Les animaux de compagnie au chevet du confinement

Conséquence probable de la crise sanitaire, la SPA de Charleroi n’a jamais connu ses chenils aussi vides. C’est le constat dressé par Franck Goffaux, le directeur de la SPA de Charleroi : "d’habitude, nous avons en permanence entre 100 et 115 chiens dans les trois chenils. Depuis l’an dernier, l’un de ces chenils est totalement fermé. Nous n’avons plus qu’une cinquantaine de chiens. Et lorsqu’ils sont jeunes, jusqu’à trois ans, qu’importe la race, ils trouvent une famille d’accueil dans les jours qui suivent leur abandon." Les chiffres parlent d’eux-mêmes. En 2019, 1796 chiens ont été recueillis. En 2020 presque 300 de moins. Et pratiquement tous les chiens recueillis ont été adoptés.

Le retour de boomerang

La crainte aujourd’hui, c’est "le retour de boomerang", comme le nomme Franck Goffaux. "On se dirige vers un déconfinement. On ne peut évidemment rien présager, mais on ne sait pas si tous les animaux qui ont été adoptés pendant le confinement ne vont pas tout à coup nous revenir." C’est le message qu’est venu délivrer Elio Di Rupo, ce lundi, en visite à la SPA de Charleroi : "Evidemment, notre travail premier pendant cette pandémie, c’est le sort de nos concitoyens. Mais les animaux aussi ont besoin d’affection et d’attention et il ne faudrait pas qu’après la crise, ils soient oubliés et à nouveau abandonnés".

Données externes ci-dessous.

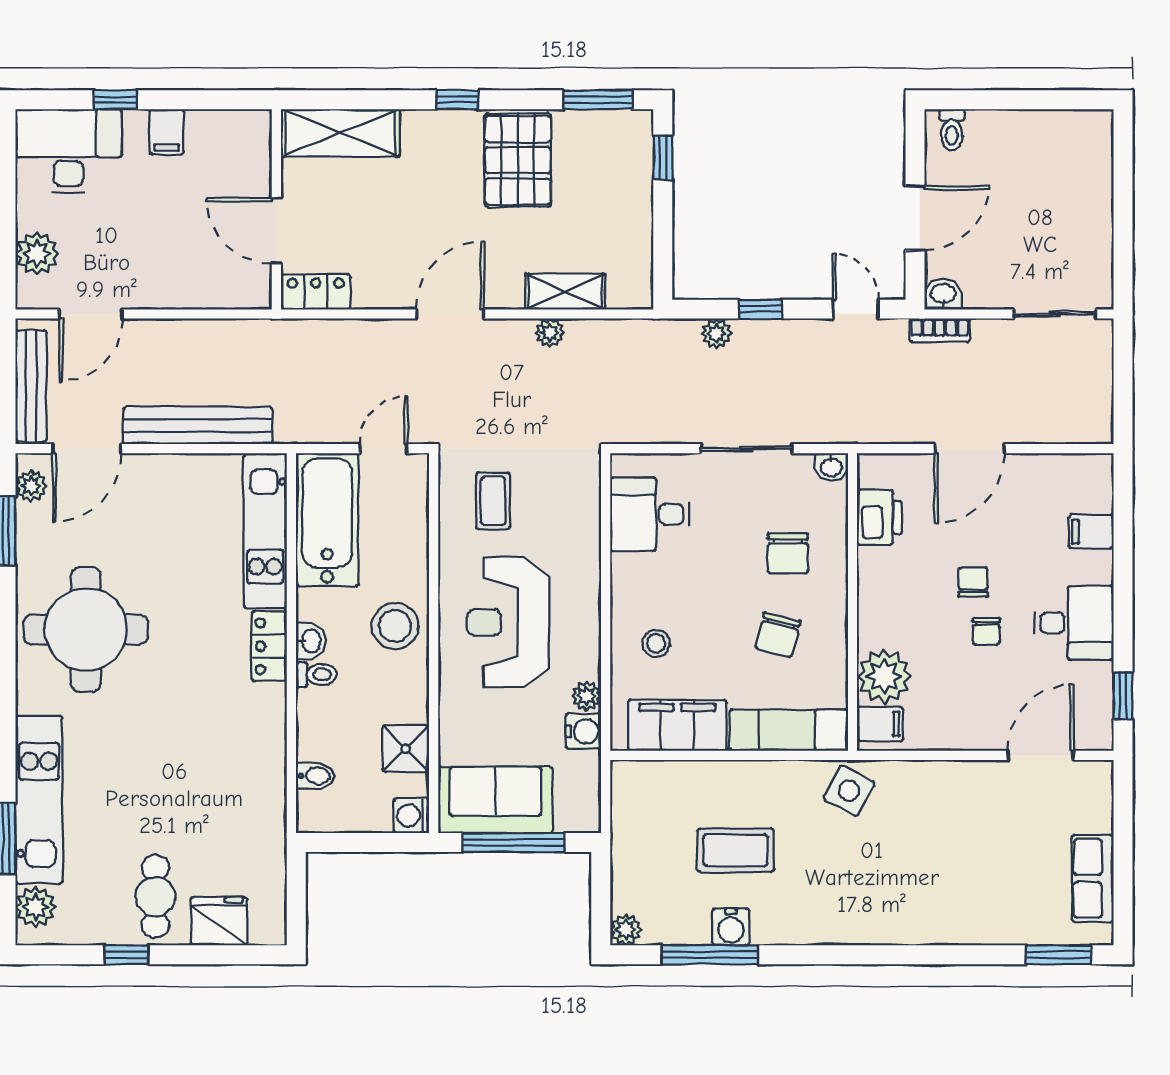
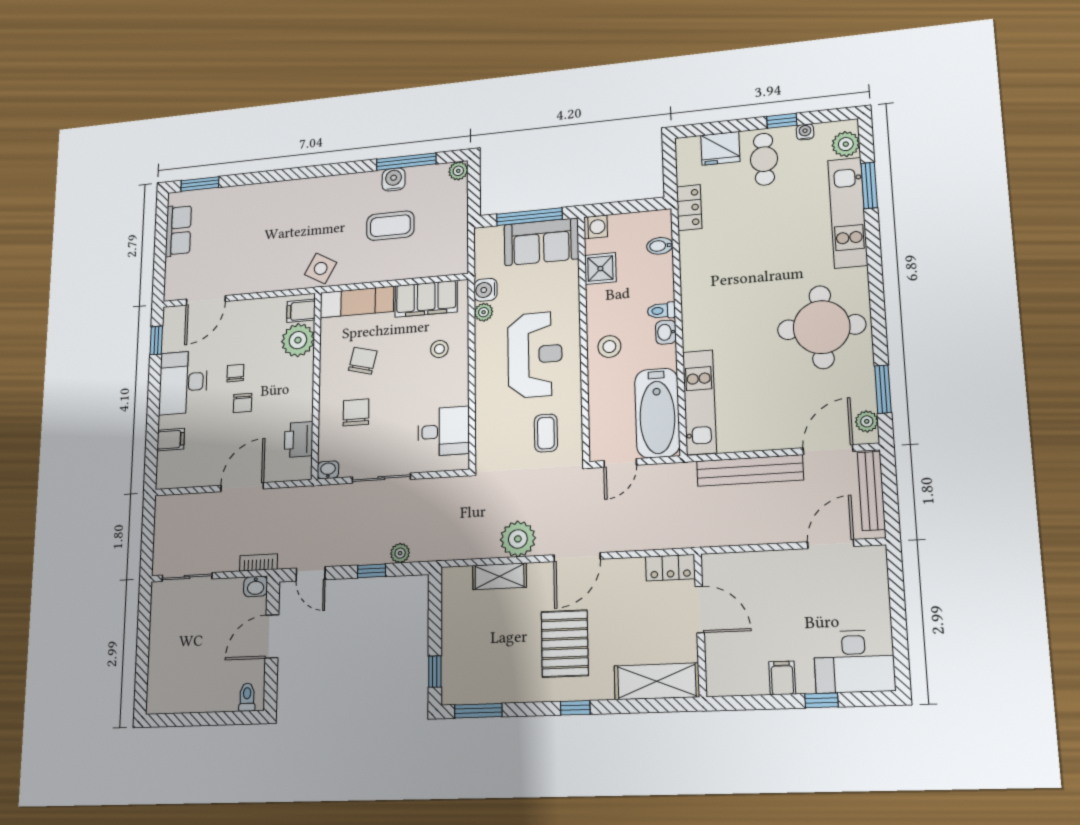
pallet: (518, 160) -> (565, 644), moved
plant: (37, 253) -> (873, 586), removed
plant: (550, 333) -> (518, 539), width x1.88, depth x1.88
desk: (1074, 623) -> (183, 382), width x1.37
stool: (395, 626) -> (609, 347), width x0.73, depth x0.73
locker: (269, 646) -> (689, 208), moved
water cooler: (93, 933) -> (805, 132), added

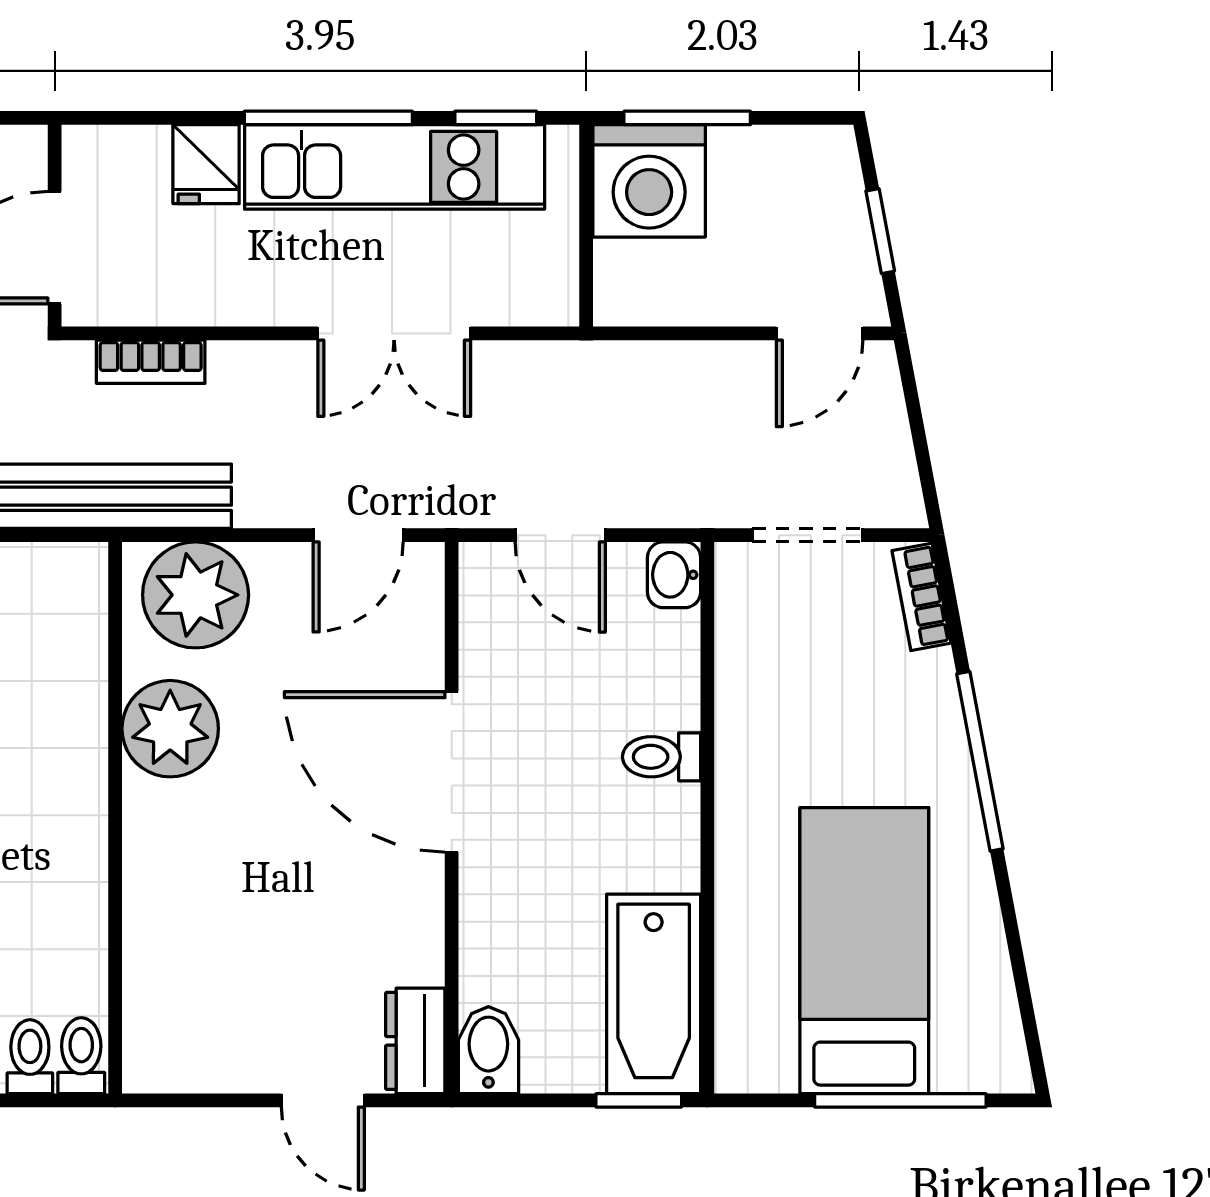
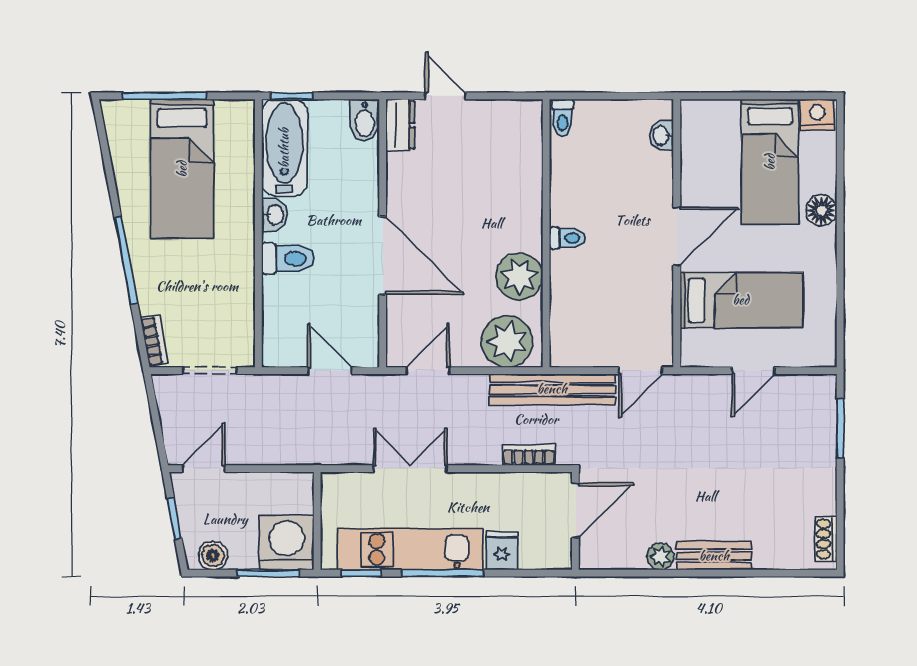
boiler: (801, 154) -> (213, 556), added
washbasin: (674, 575) -> (275, 215), moved
toilet: (662, 757) -> (288, 259), width x1.37, depth x1.39
toilet: (30, 1057) -> (567, 238), moved, turned -90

La Wallonie en charge du bien-être animal

De passage à la SPA de Charleroi, le ministre-président wallon a tenu à rappeler le travail mis en œuvre au niveau régional pour le bien-être animal : "L’autre raison qui justifie ma présence, c’est la maltraitance animale – ndlr la SPA recueille aussi des animaux saisis par la justice pour maltraitance -. Ma collègue, Céline Tellier, ministre en charge du bien-être animal, effectue un travail important afin d’identifier ceux qui se rendent coupables de maltraitance afin qu’ils ne puissent plus mener d’activités en lien avec les animaux. J’ai rédigé avec les présidents de partis la note de politique générale pour la législature et le bien-être animal en fait partie. En tant que ministre-président, j’en suis le garant."

Un labrador

Elio Di Rupo avoue ne pas avoir d’animal de compagnie. "J’estime que pour avoir un animal de compagnie, il faut pouvoir s’en occuper. Mon travail, actuellement, ne me le permet pas. Je ne serais pas un bon maître. Mais quand je le pourrai, j’aimerais pouvoir adopter un labrador". On n’a pas demandé la raison de ce choix de race, ni la préférence au niveau de la couleur, mais on se souvient de Baltique, l’emblématique labrador femelle noire de François Mitterrand qui inspira une chanson à Renaud.

Le revers de la médaille

Comme le dit le directeur de la SPA de Charleroi, l'espoir ultime c'est de n'avoir plus le moindre animal a recueillir. La situation actuelle, réjouissante pour les animaux et leur bien être, a eu des répercussions sur l'emploi. En temps "normaux", la SPA emploie 18 personnes pour s'occuper de tous les animaux. 40 bénévoles renforcent cette équipe. Grâce ou à cause des abandons moins nombreux, une partie du personnel a dû être mis en chômage économique. Et c'est, paradoxalement, une bonne et une mauvaise nouvelle.